> [WHAT TO WORK ON]:
All records that follow are to be copied exactly, with images omitted.

Optical and exposure parameters
++++++++++

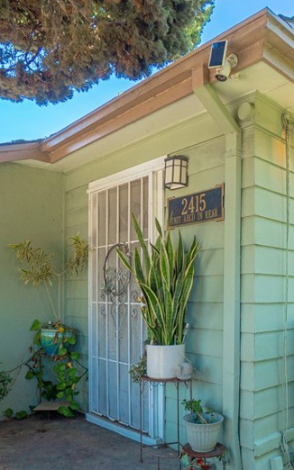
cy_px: 285
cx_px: 233
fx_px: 385
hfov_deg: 40.2
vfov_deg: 62.3
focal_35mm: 30
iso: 100
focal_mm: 10
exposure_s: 1/80
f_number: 7.1
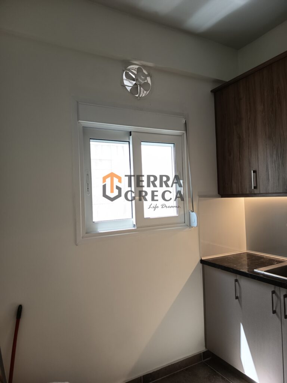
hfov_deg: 56.8
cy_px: 192
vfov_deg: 71.6
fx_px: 265
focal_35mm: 24
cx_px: 144
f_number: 1.7
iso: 233
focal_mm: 5.27
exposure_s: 1/100
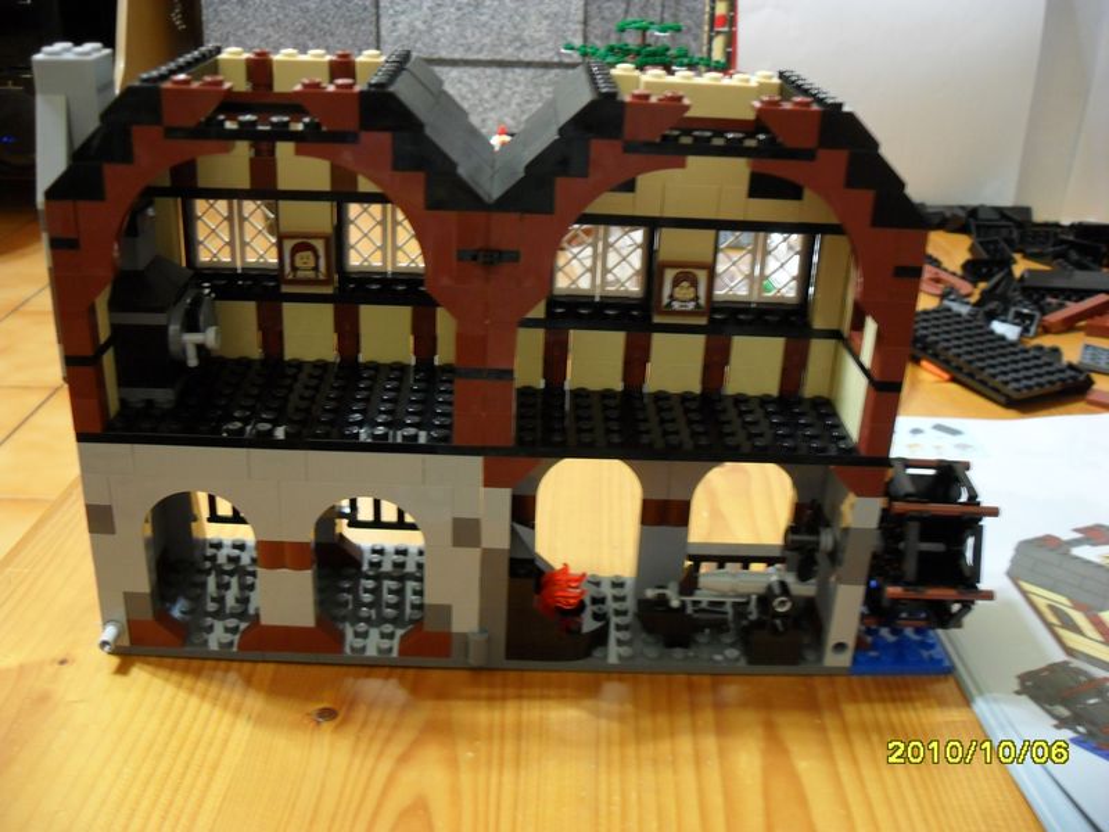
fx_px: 1121
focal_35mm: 35
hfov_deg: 52.6
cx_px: 554
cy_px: 416
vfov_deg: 40.7
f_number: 2.8
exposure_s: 1/3
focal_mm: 6.2
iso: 200
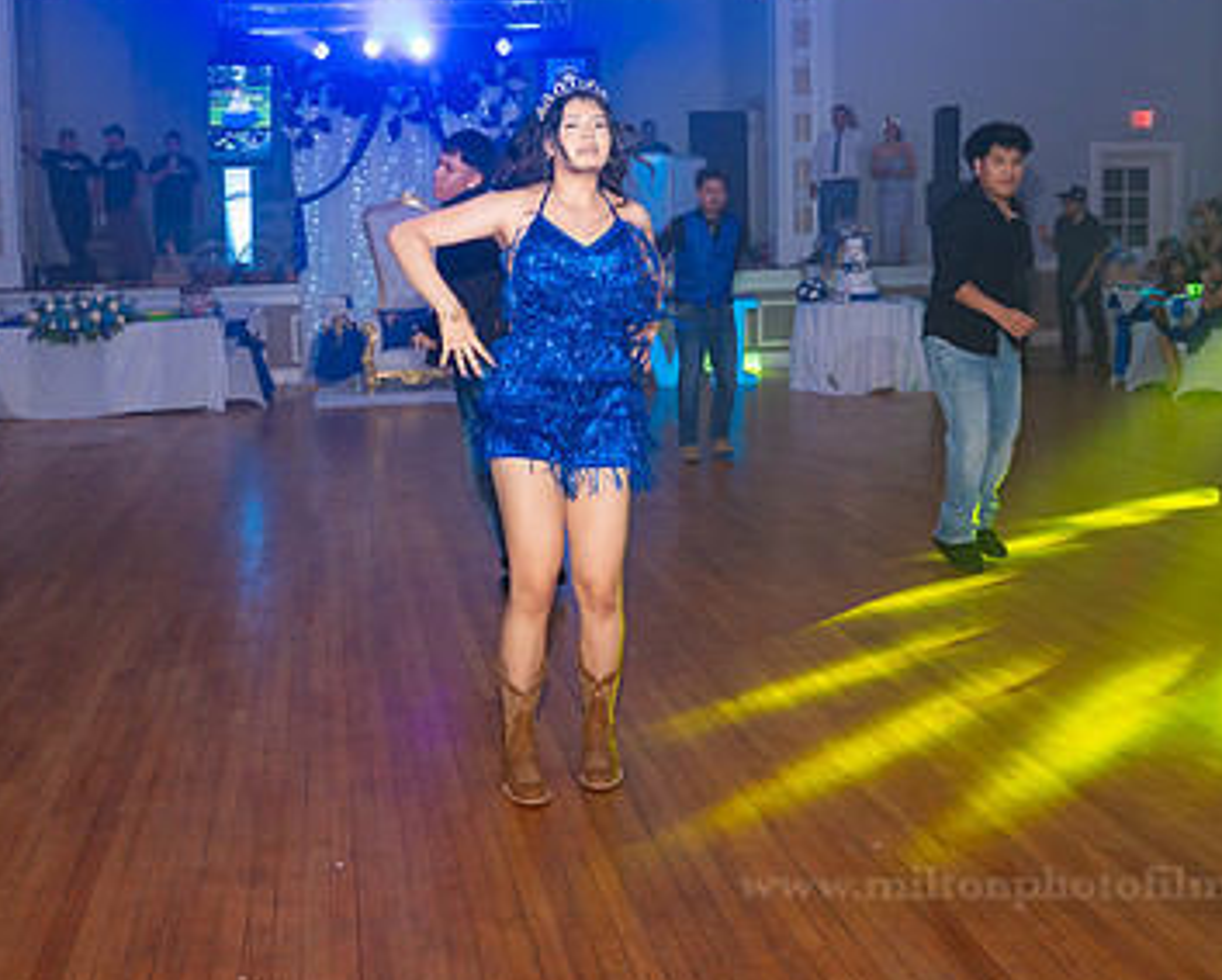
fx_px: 1339
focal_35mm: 37
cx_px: 464
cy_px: 341
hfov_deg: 48.6
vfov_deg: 39.8
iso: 800
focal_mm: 24
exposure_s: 1/80
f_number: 3.5
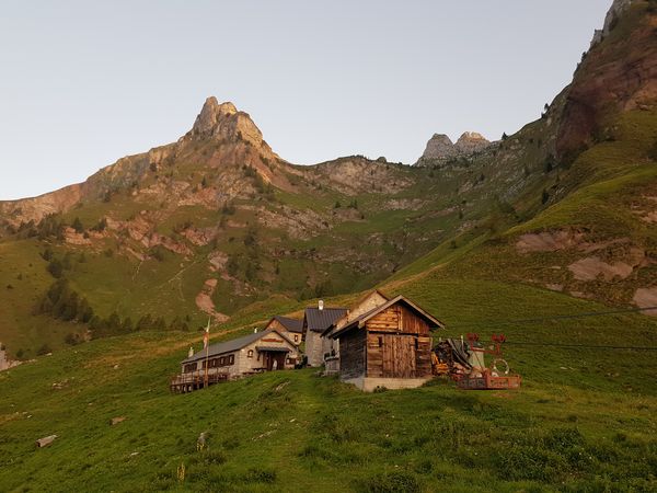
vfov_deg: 53.1
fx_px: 493
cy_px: 246
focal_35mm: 26
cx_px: 328
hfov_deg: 67.3
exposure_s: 1/109
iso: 40
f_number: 1.7
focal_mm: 4.2
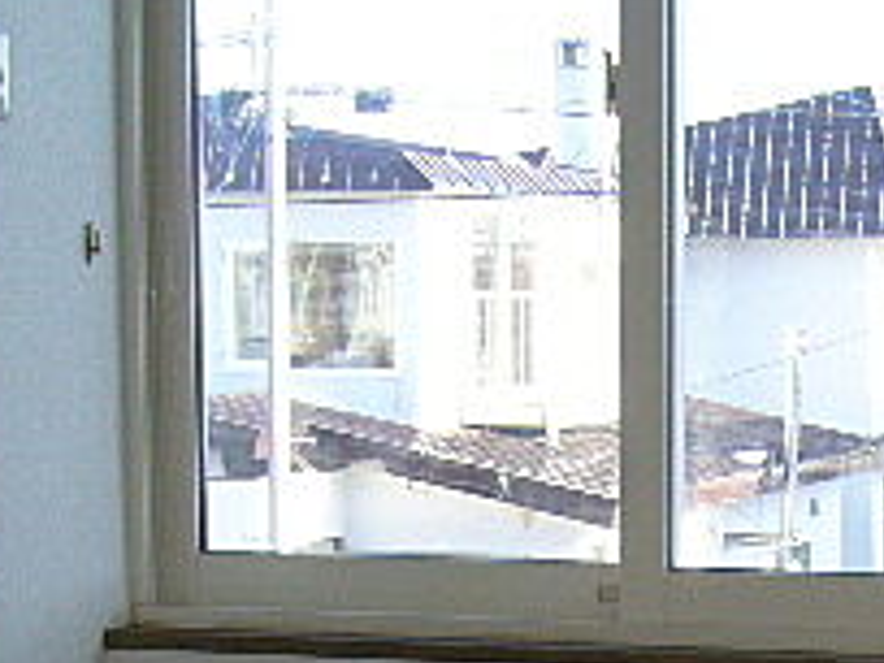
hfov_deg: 17.7
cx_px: 698
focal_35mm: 110
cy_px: 741
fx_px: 2809
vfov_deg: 13.2
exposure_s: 1/125
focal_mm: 5.8
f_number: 2.8
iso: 80
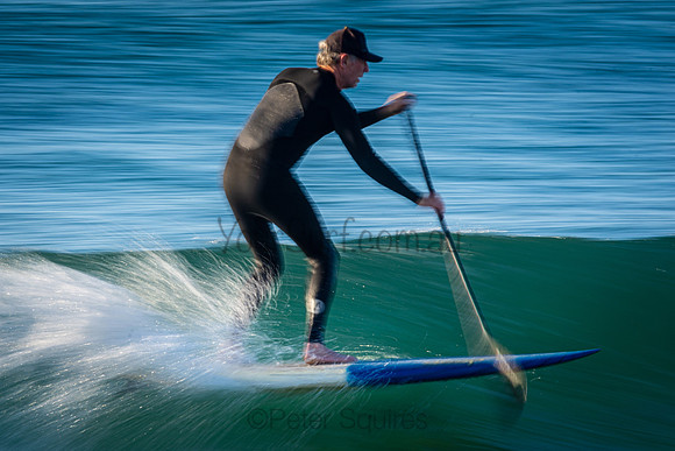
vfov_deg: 1.7
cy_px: 207
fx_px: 15247
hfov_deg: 2.5
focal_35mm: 813
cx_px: 309
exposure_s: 1/15
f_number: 20
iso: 100
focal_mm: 500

++++++++++

> [THE COMPLETED TASK]:
cy_px: 285
cx_px: 233
fx_px: 385
hfov_deg: 40.2
vfov_deg: 62.3
focal_35mm: 30
iso: 100
focal_mm: 10
exposure_s: 1/80
f_number: 7.1
hfov_deg: 56.8
cy_px: 192
vfov_deg: 71.6
fx_px: 265
focal_35mm: 24
cx_px: 144
f_number: 1.7
iso: 233
focal_mm: 5.27
exposure_s: 1/100
fx_px: 1121
focal_35mm: 35
hfov_deg: 52.6
cx_px: 554
cy_px: 416
vfov_deg: 40.7
f_number: 2.8
exposure_s: 1/3
focal_mm: 6.2
iso: 200
fx_px: 1339
focal_35mm: 37
cx_px: 464
cy_px: 341
hfov_deg: 48.6
vfov_deg: 39.8
iso: 800
focal_mm: 24
exposure_s: 1/80
f_number: 3.5
vfov_deg: 53.1
fx_px: 493
cy_px: 246
focal_35mm: 26
cx_px: 328
hfov_deg: 67.3
exposure_s: 1/109
iso: 40
f_number: 1.7
focal_mm: 4.2
hfov_deg: 17.7
cx_px: 698
focal_35mm: 110
cy_px: 741
fx_px: 2809
vfov_deg: 13.2
exposure_s: 1/125
focal_mm: 5.8
f_number: 2.8
iso: 80
vfov_deg: 1.7
cy_px: 207
fx_px: 15247
hfov_deg: 2.5
focal_35mm: 813
cx_px: 309
exposure_s: 1/15
f_number: 20
iso: 100
focal_mm: 500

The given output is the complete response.